The ChiNext Index fell 1.38% to 3,442.19 points.

  On the disk, among the industry sectors, new metal materials, semiconductors, electronic chemicals, Internet e-commerce and other sectors led the decline, while the plantation and forestry, oil and gas exploration, power, and precious metals sectors led the way.

  As of now, the ratio of all trading stocks in Shanghai and Shenzhen stocks is 1376:3026, with 64 stocks trading at a daily limit and 3 stocks trading at a daily limit.

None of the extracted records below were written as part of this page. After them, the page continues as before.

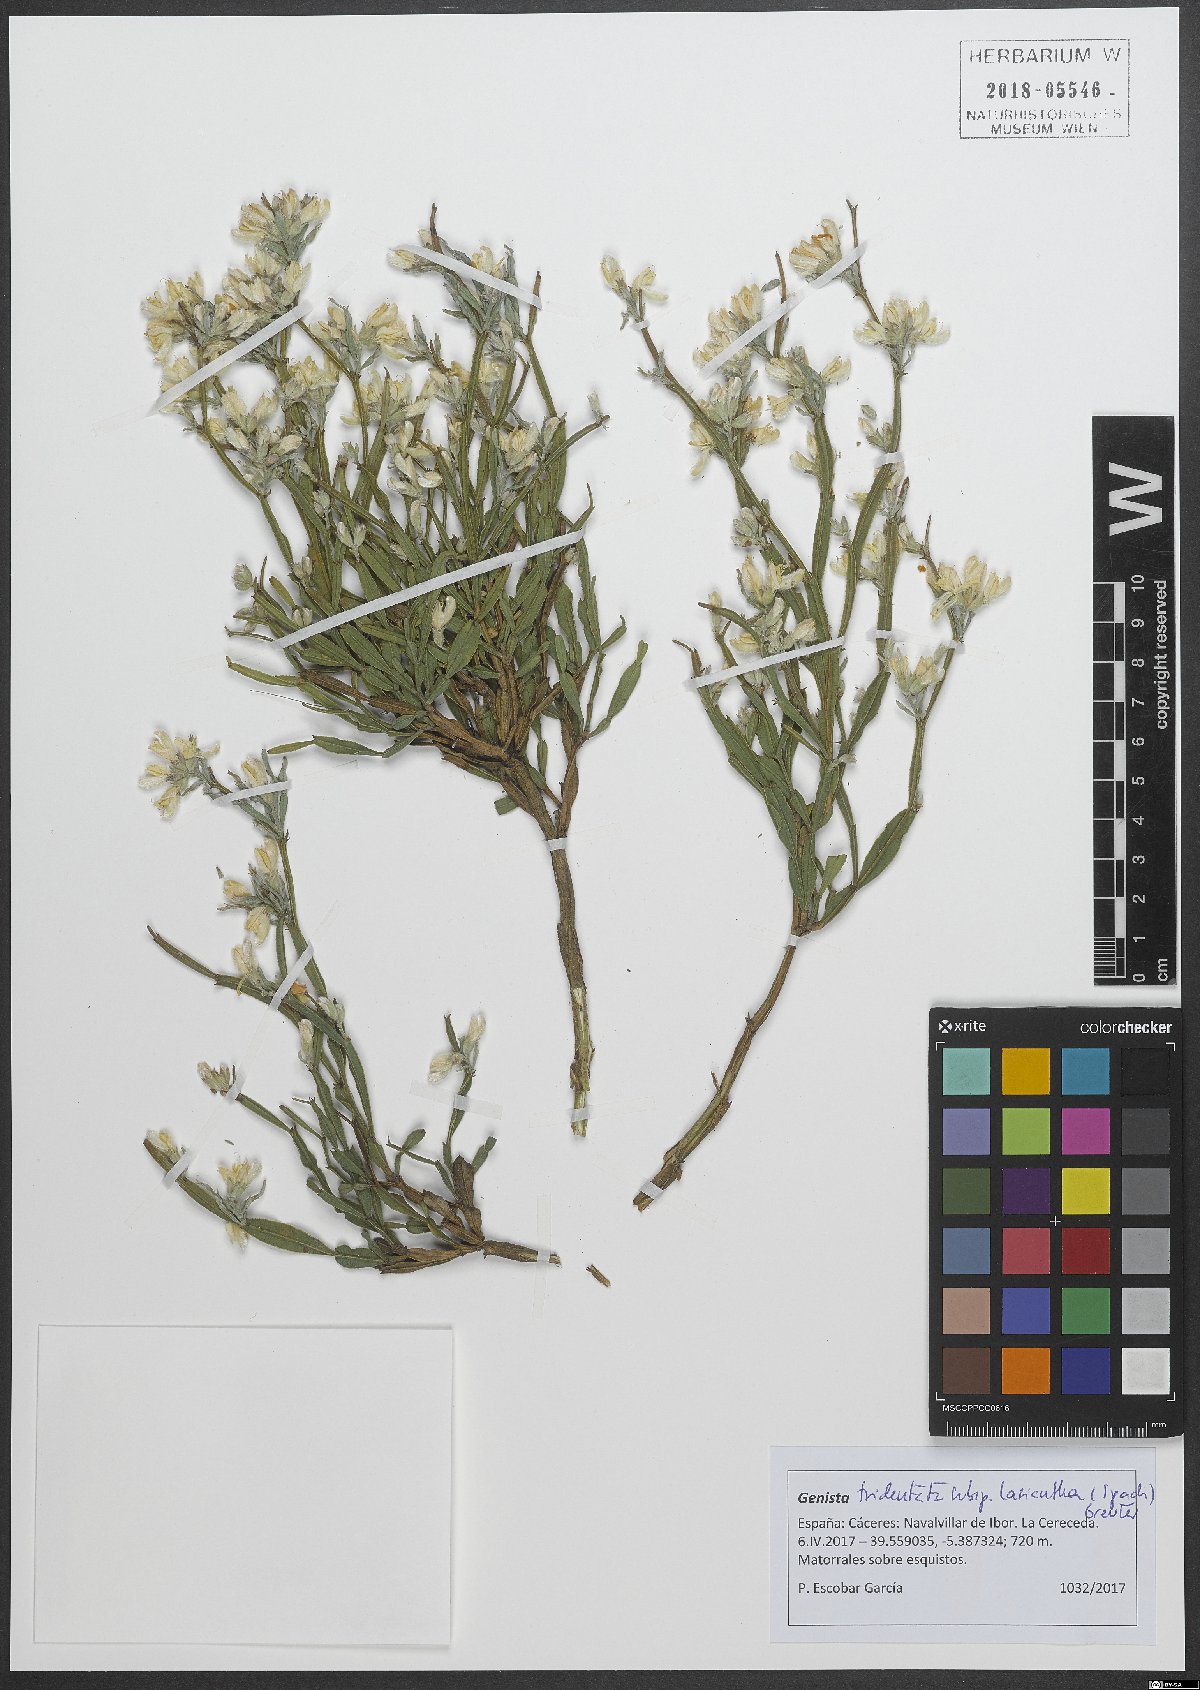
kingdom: Plantae
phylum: Tracheophyta
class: Magnoliopsida
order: Fabales
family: Fabaceae
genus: Genista
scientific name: Genista tridentata
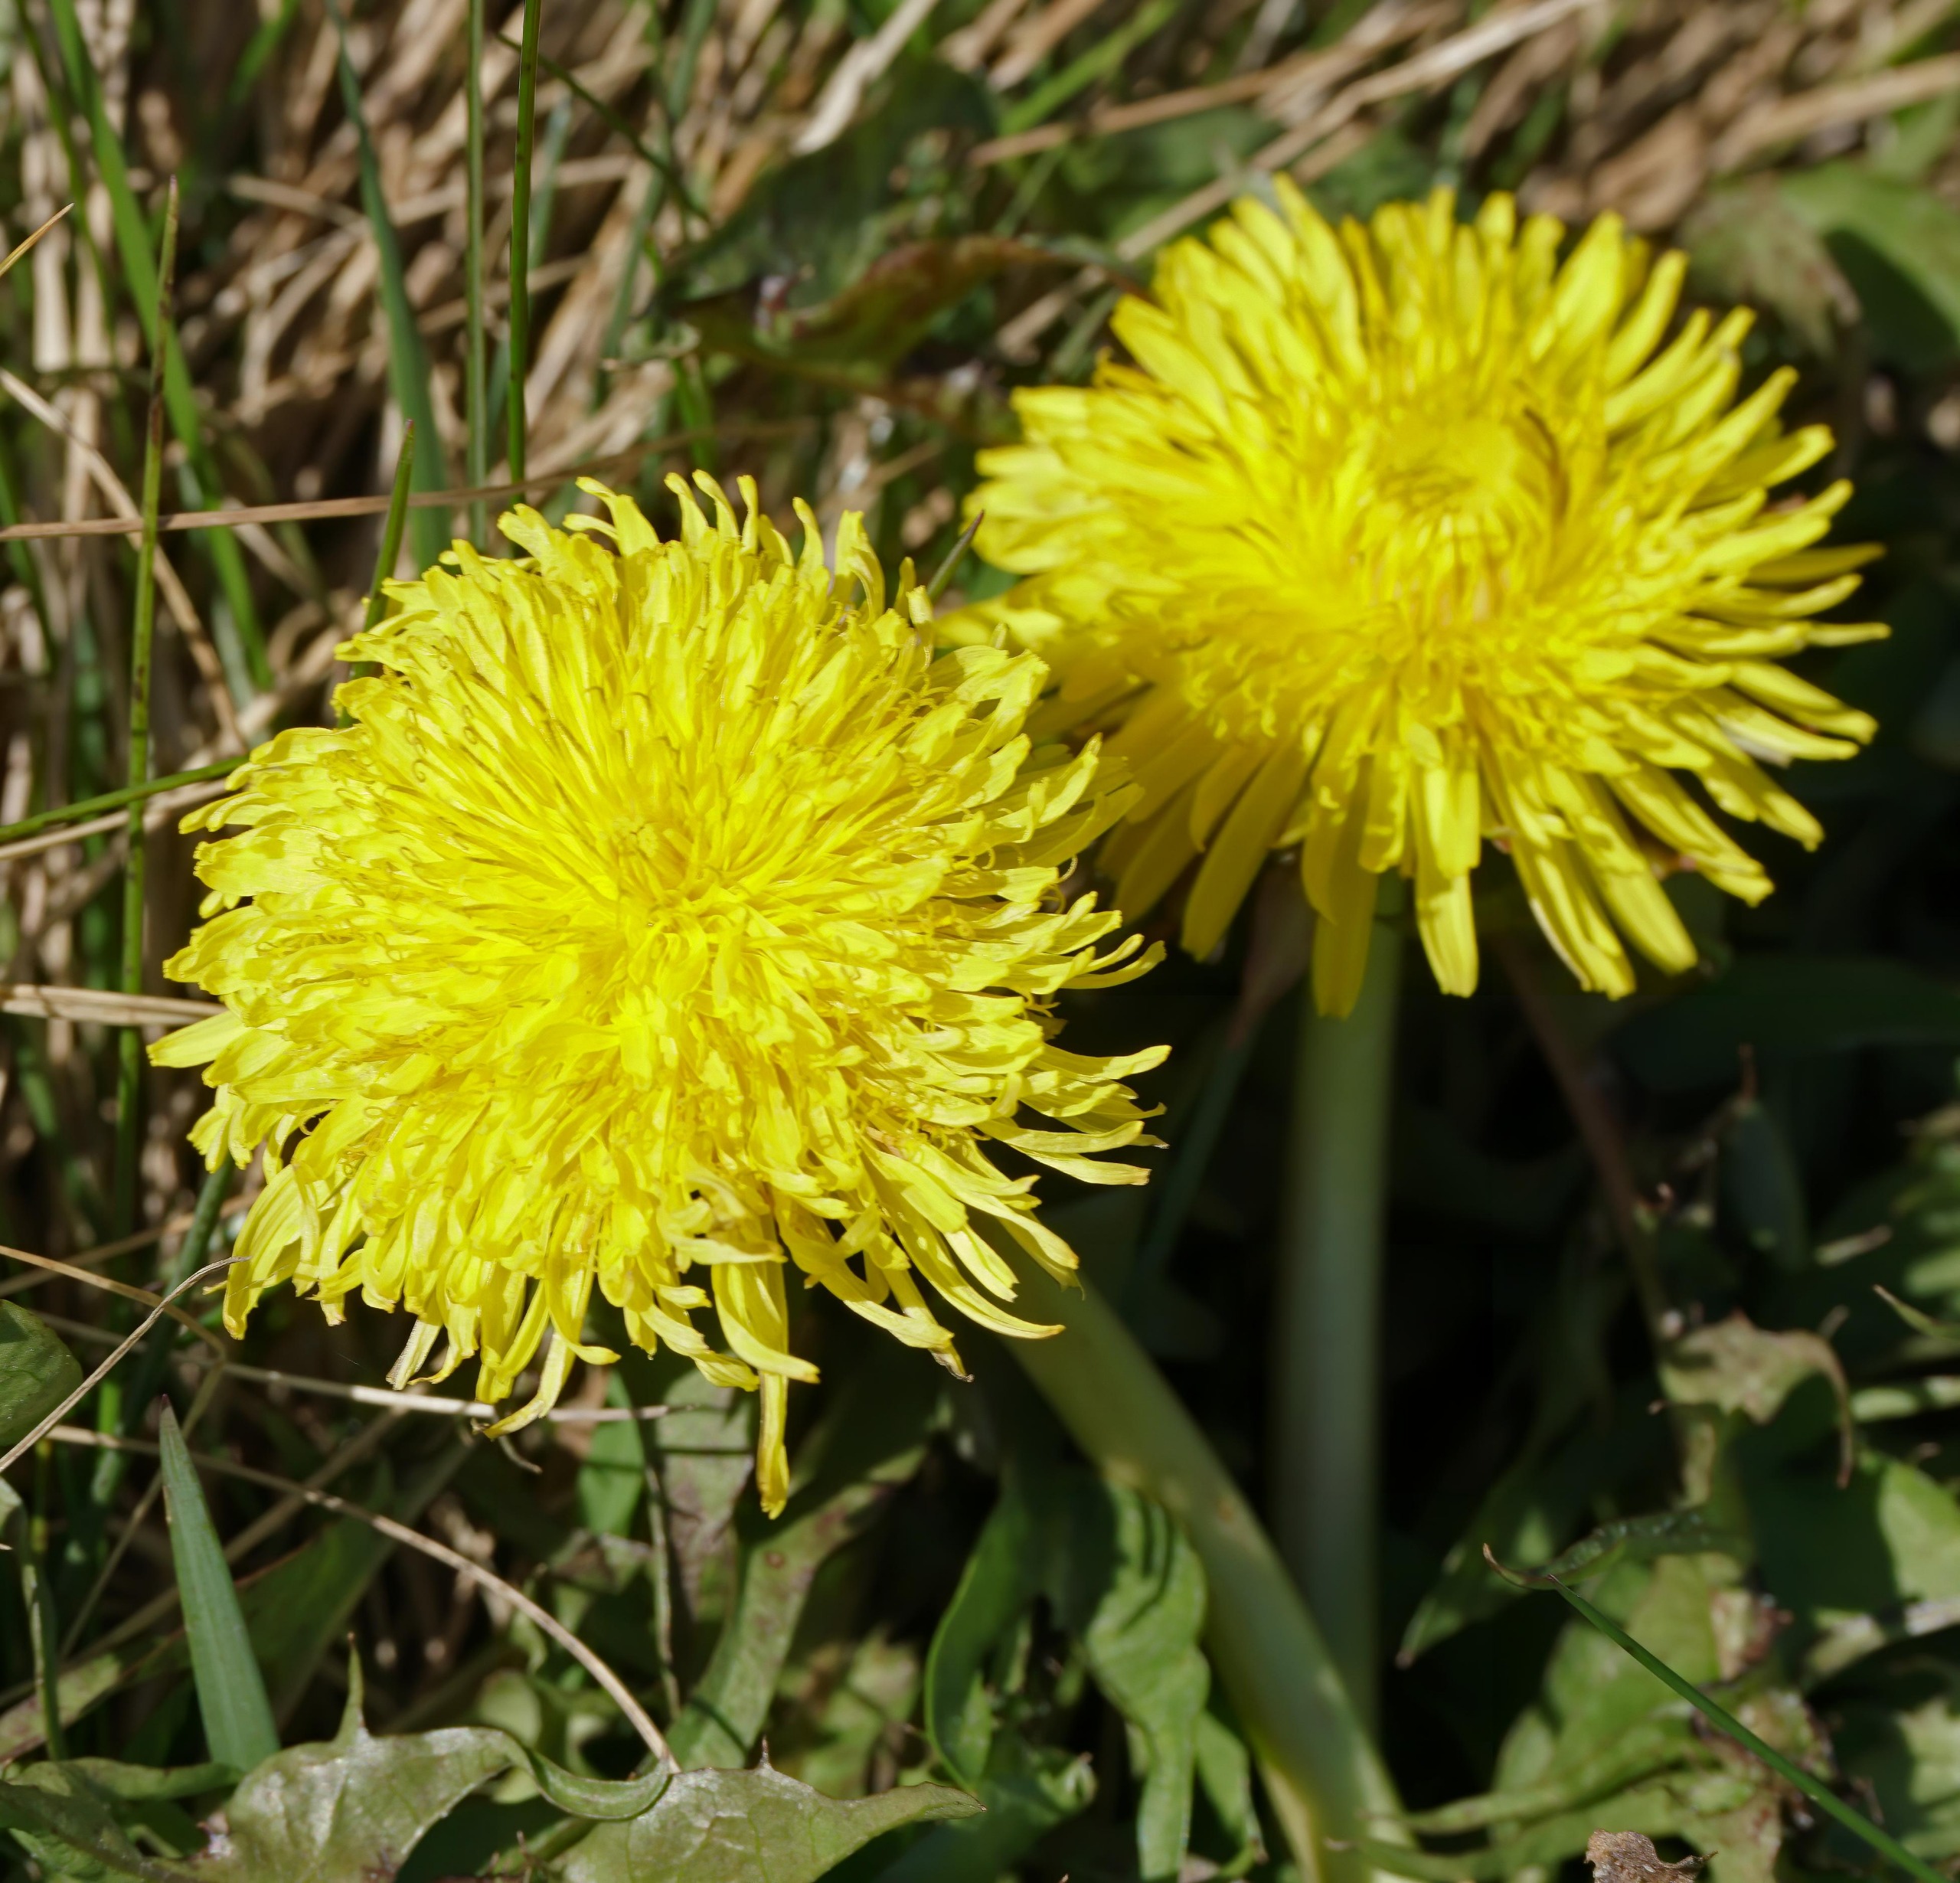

  In terms of northbound funds, the net outflow of northbound funds in the morning exceeded 1.5 billion yuan, of which the outflow of Shanghai Stock Connect exceeded 300 million, and the outflow of Shenzhen Stock Connect exceeded 1.2 billion.

  In terms of individual stocks, the current daily limit shares are as follows: Shaanxi Jinye (10.00%), Jingcheng (9.98%), Power Source (10.03%), Hualin Securities (9.99%), Fengfan (9.96%).

  The top five stocks with turnover rate are: Vision Technology, Scenery, Hengguang, Mingyue Lens, and Longban Media, which are 56.683%, 49.439%, 45.391%, 42.817%, and 41.667%, respectively.

  Aijian Securities said that the stock index fluctuated broadly this week, and the long and short stocks changed hands actively. The stock index fell to the 10-day moving average to obtain effective support. The competition between the long and the short has become fierce. Significant deviations require a replenishment process in the follow-up. Therefore, it is still inevitable to expect short-term stock index wide fluctuations. Pay close attention to the trend of the ChiNext index, focus on individual stocks and neglect indexes, and control positions and select individual stocks.

  Caixin Securities analysts said that in the short to medium term, it is expected that the market blue chip market will continue to perform in the next 1-2 months.

From the historical perspective, from December to January of the following year, the market usually has a new year's market, and the index performs better.

It is expected that this year's market index will gradually get out of the New Year's Eve market driven by funds and sentiment.

As a popular indicator, brokerage firms may be the first to start, and the booming new energy and technology sectors are expected to take the lead.

Later, as the market enters the annual report and quarterly report disclosure period, the impact of the performance end on the index will gradually increase.

(Zhongxin Jingwei APP)

(The opinions in the article are for reference only and do not constitute investment advice. Investment is risky, and you need to be cautious when entering the market.)